New details emerge in Connie Dabate Connecticut murder case
05/02/2017 3:40 pm PDT
UPDATE Dec. 20, 2017:
The sister of a Connecticut woman fatally shot in a Fitbit murder case has filed a wrongful death lawsuit against the victim's husband claiming he shot her in the head and then made a claim on her life insurance policy, The Daily Mail reported.
May 2, 2017
A pretty mom, a beautiful home in a Connecticut suburb and yellow crime-scene tape wrapped around the yellow house.
Who killed Connie Dabate?
The murder is a mystery townspeople wanted solved. Was Connie the victim of a home invasion as her husband Rick claims, or was she collateral damage in a love triangle turned deadly?
The Dabates' house is set back at the end of a long driveway in Ellington, Connecticut just outside Hartford.
It was two days before Christmas in 2015 when a security alarm went off. State police rushed inside and that's when they found Connie Dabate in the basement, dead from multiple gunshot wounds to the head and stomach.
It was 10:15 a.m. police arrive at the Dabate house. The police radio says a masked man wearing camouflage was seen running away. Oddly the house is filled with smoke.
Inside cops find Connie, a pharmaceutical representative and mother of two, dead from two bullets.
They found Rick tied to a folding metal chair, moaning, telling cops "They're still in the house!"
Now there's a dramatic new development in a case that Crime Watch Daily has been following since day one, a crime that people in Ellington, Connecticut are still talking about.

★ ★ ★ ★ ★ ★ ★

**Work to complete:** Set down the part of the news story about the Connie Dabate murder case from "It was two days" up to and including "head and stomach.", word for word.

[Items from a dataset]
★ ★ ★ ★ ★ ★ ★

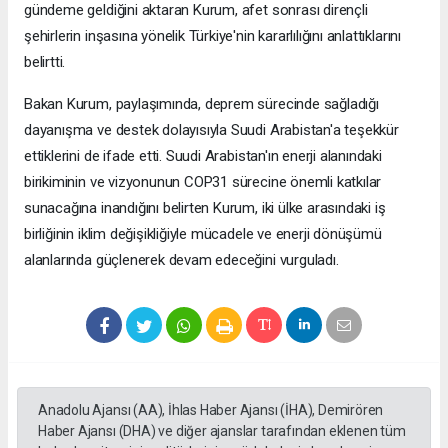
gündeme geldiğini aktaran Kurum, afet sonrası dirençli
şehirlerin inşasına yönelik Türkiye'nin kararlılığını anlattıklarını
belirtti.
Bakan Kurum, paylaşımında, deprem sürecinde sağladığı
dayanışma ve destek dolayısıyla Suudi Arabistan'a teşekkür
ettiklerini de ifade etti. Suudi Arabistan'ın enerji alanındaki
birikiminin ve vizyonunun COP31 sürecine önemli katkılar
sunacağına inandığını belirten Kurum, iki ülke arasındaki iş
birliğinin iklim değişikliğiyle mücadele ve enerji dönüşümü
alanlarında güçlenerek devam edeceğini vurguladı.
Anadolu Ajansı (AA), İhlas Haber Ajansı (İHA), Demirören
Haber Ajansı (DHA) ve diğer ajanslar tarafından eklenen tüm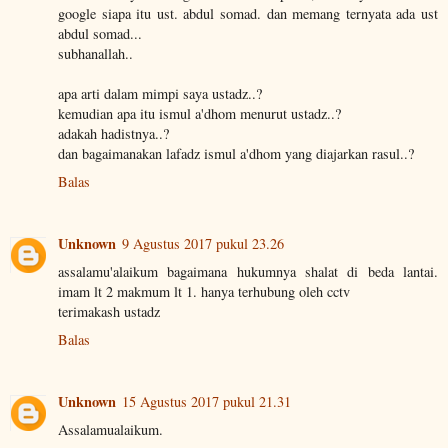
google siapa itu ust. abdul somad. dan memang ternyata ada ust
abdul somad...
subhanallah..
apa arti dalam mimpi saya ustadz..?
kemudian apa itu ismul a'dhom menurut ustadz..?
adakah hadistnya..?
dan bagaimanakan lafadz ismul a'dhom yang diajarkan rasul..?
Balas
Unknown
9 Agustus 2017 pukul 23.26
assalamu'alaikum bagaimana hukumnya shalat di beda lantai.
imam lt 2 makmum lt 1. hanya terhubung oleh cctv
terimakash ustadz
Balas
Unknown
15 Agustus 2017 pukul 21.31
Assalamualaikum.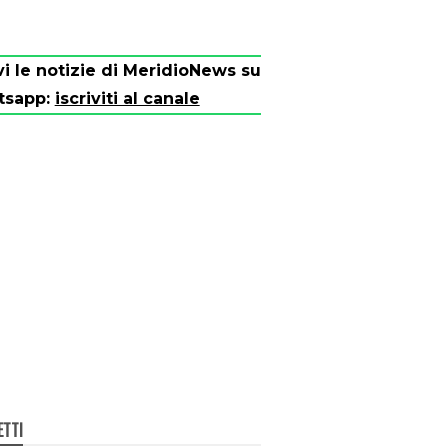
vi le notizie di MeridioNews su
tsapp:
iscriviti al canale
ETTI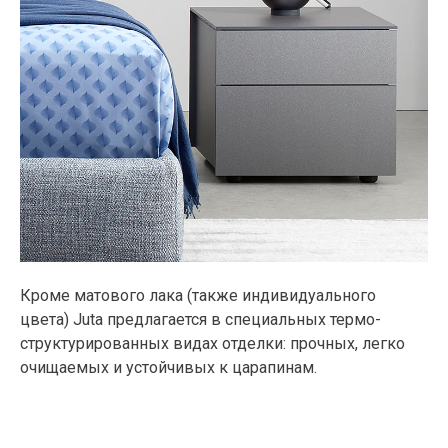
Кроме матового лака (также индивидуального
цвета) Juta предлагается в специальных термо-
структурированных видах отделки: прочных, легко
очищаемых и устойчивых к царапинам.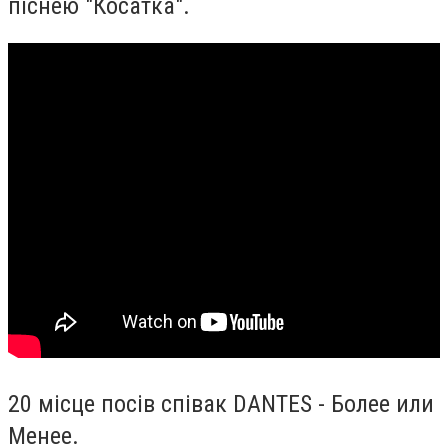
піснею "Косатка".
20 місце посів співак DANTES - Более или
Менее.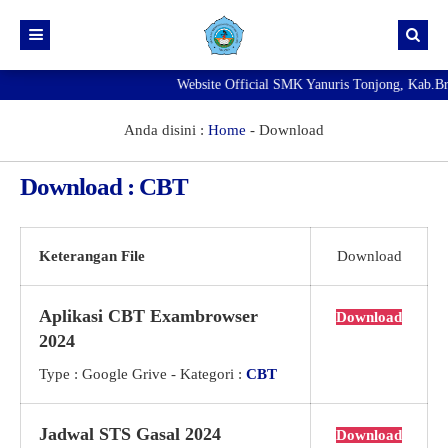
Website Official SMK Yanuris Tonjong, Kab.Breb
Beranda
Info Kelulusan
Anda disini :
Home
-
Download
NEW
Pengumuman
Download : CBT
Agenda
SMK Yanuris Tonjong Masih Membuka Pendaftaran Murid
Baru Tahun Pelajaran 2026/2027
NEW
Exambrowser
Keterangan File
Download
Best
Prestasi
Aplikasi CBT Exambrowser
Download
Galeri
2024
Download
Fasilitas
Type :
Google Grive
- Kategori :
CBT
Direktori
Ekskul
Jadwal STS Gasal 2024
Download
PENGADUAN KDST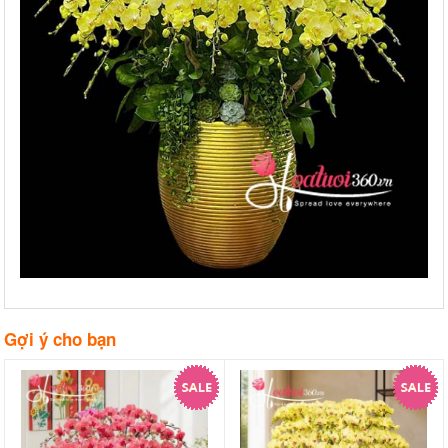
Gợi ý cho bạn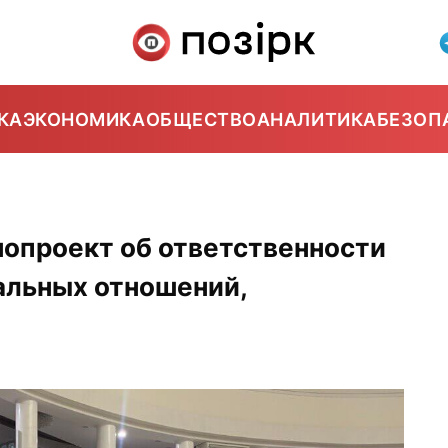
КА
ЭКОНОМИКА
ОБЩЕСТВО
АНАЛИТИКА
БЕЗОП
нопроект об ответственности
альных отношений,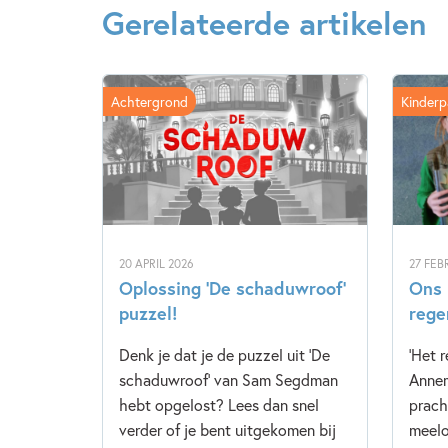
Gerelateerde artikelen
Achtergrond
Kinderp
20 APRIL 2026
27 FEB
Oplossing ‘De schaduwroof’
Ons 
puzzel!
rege
Denk je dat je de puzzel uit 'De
'Het 
schaduwroof' van Sam Segdman
Annem
hebt opgelost? Lees dan snel
prach
verder of je bent uitgekomen bij
meelo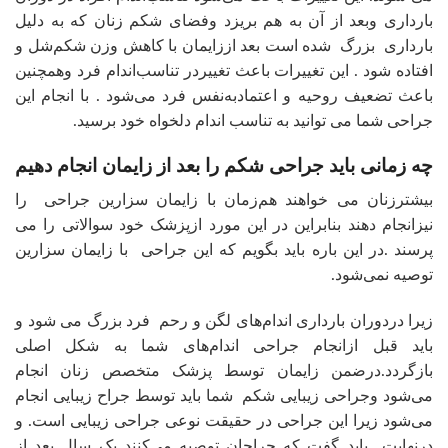
بارداری وبعد از آن به هم بریزد وفضای شکم زنان که به دلیل
بارداری بزرگ شده است بعد اززایمان با کاهش وزن شکم‌شل و
افتاده ‌شود . این تغییرات باعث تغییردر تناسب‌اندام فرد وهمچنین
باعث تضعیف روحیه و اعتمادبه‌نفس فرد می‌شود . با انجام این
جراحی شما می توانید به تناسب اندام دلخواه خود برسید.
چه زمانی باید جراحی شکم را بعد از زایمان انجام دهیم
بیشترزنان می خواهند هم‌زمان با زایمان سزارین جراحی را
نیزانجام دهند بنابراین در این مورد ازپزشک خود سوالاتی را می
پرسند .در این باره باید بگویم که این جراحی با زایمان سزارین
توصیه نمی‌شود.
زیرا دردوران بارداری اندام‌های لگن و رحم فرد بزرگ‌ می شود و
باید قبل ازانجام جراحی اندام‌های شما به شکل اصلی
بازگردد.درضمن زایمان توسط پزشک متخصص زنان انجام
می‌شود وجراحی زیبایی شکم شما باید توسط جراح زیبایی انجام
می‌شود زیرا این جراحی در حقیقت نوعی جراحی زیبایی است. و
درنهایت باید گفت که جراحان توصیه می‌کنند یک سال بعد از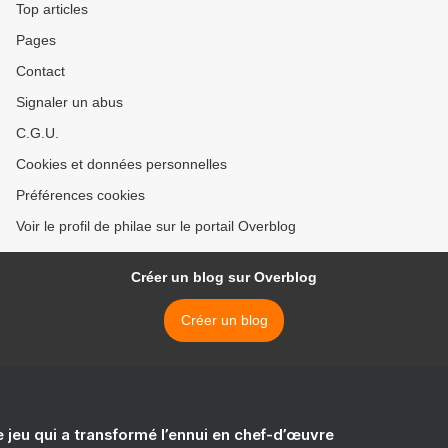
Top articles
Pages
Contact
Signaler un abus
C.G.U.
Cookies et données personnelles
Préférences cookies
Voir le profil de philae sur le portail Overblog
Créer un blog sur Overblog
Créer un blog
e jeu qui a transformé l’ennui en chef-d’œuvre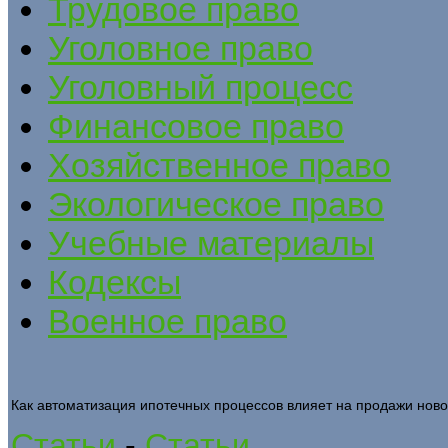
Трудовое право
Уголовное право
Уголовный процесс
Финансовое право
Хозяйственное право
Экологическое право
Учебные материалы
Кодексы
Военное право
Как автоматизация ипотечных процессов влияет на продажи ново
Статьи
-
Статьи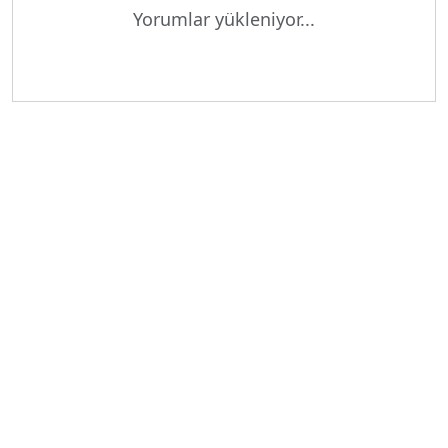
Yükleniyor...
Yorumlar yükleniyor...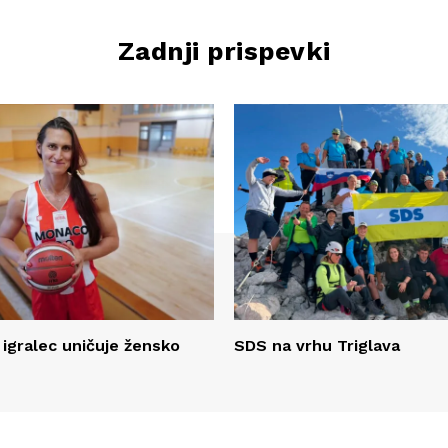
Zadnji prispevki
 igralec uničuje žensko
SDS na vrhu Triglava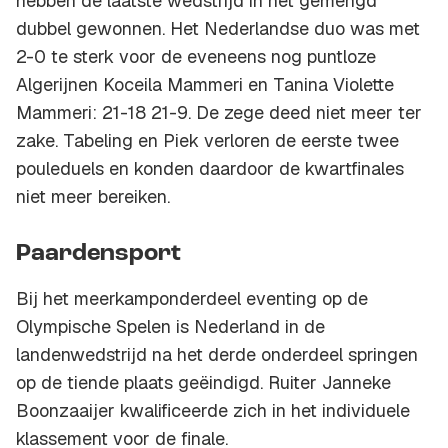
hebben de laatste wedstrijd in het gemengd
dubbel gewonnen. Het Nederlandse duo was met
2-0 te sterk voor de eveneens nog puntloze
Algerijnen Koceila Mammeri en Tanina Violette
Mammeri: 21-18 21-9. De zege deed niet meer ter
zake. Tabeling en Piek verloren de eerste twee
pouleduels en konden daardoor de kwartfinales
niet meer bereiken.
Paardensport
Bij het meerkamponderdeel eventing op de
Olympische Spelen is Nederland in de
landenwedstrijd na het derde onderdeel springen
op de tiende plaats geëindigd. Ruiter Janneke
Boonzaaijer kwalificeerde zich in het individuele
klassement voor de finale.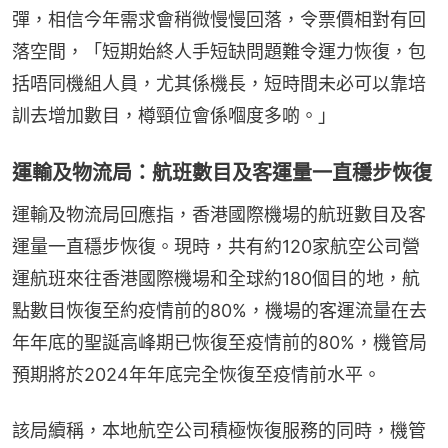
彈，相信今年需求會稍微慢慢回落，令票價相對有回
落空間，「短期始終人手短缺問題難令運力恢復，包
括唔同機組人員，尤其係機長，短時間未必可以靠培
訓去增加數目，樽頸位會係嗰度多啲。」
運輸及物流局：航班數目及客運量一直穩步恢復
運輸及物流局回應指，香港國際機場的航班數目及客
運量一直穩步恢復。現時，共有約120家航空公司營
運航班來往香港國際機場和全球約180個目的地，航
點數目恢復至約疫情前的80%，機場的客運流量在去
年年底的聖誕高峰期已恢復至疫情前的80%，機管局
預期將於2024年年底完全恢復至疫情前水平。
該局續稱，本地航空公司積極恢復服務的同時，機管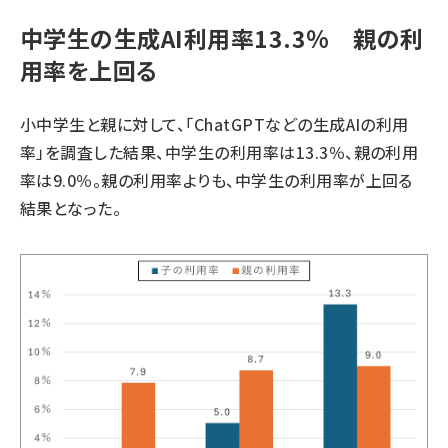
中学生の生成AI利用率13.3％ 親の利
用率を上回る
小中学生と親に対して、「ChatGPTなどの生成AIの利用
率」を調査した結果、中学生の利用率は13.3％、親の利用
率は9.0％。親の利用率よりも、中学生の利用率が上回る
結果となった。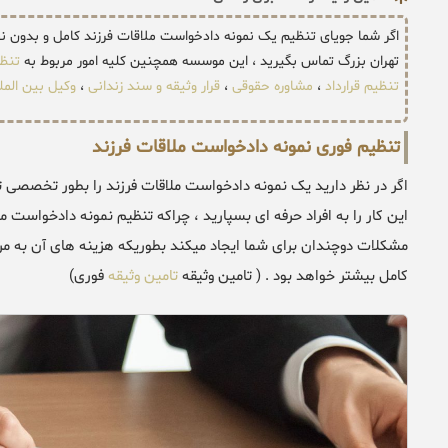
اگر شما جویای تنظیم یک نمونه دادخواست ملاقات فرزند کامل و بدون
تهران بزرگ تماس بگیرید ، این موسسه همچنین کلیه امور مربوط به
تنظ
تنظیم قرارداد
،
مشاوره حقوقی
،
قرار وثیقه و سند زندانی
،
وکیل بین المل
تنظیم فوری نمونه دادخواست ملاقات فرزند
اگر در نظر دارید یک نمونه دادخواست ملاقات فرزند را بطور تخصصی ت
این کار را به افراد حرفه ای بسپارید ، چراکه تنظیم نمونه دادخواست
مشکلات دوچندان برای شما ایجاد میکند بطوریکه هزینه های آن به مر
کامل بیشتر خواهد بود . ( تامین وثیقه
تامین وثیقه
فوری)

★ ★ ★ ★ ★ ★ ★

**Task response:**
It was two days before Christmas in 2015 when a security alarm went off. State police rushed inside and that's when they found Connie Dabate in the basement, dead from multiple gunshot wounds to the head and stomach.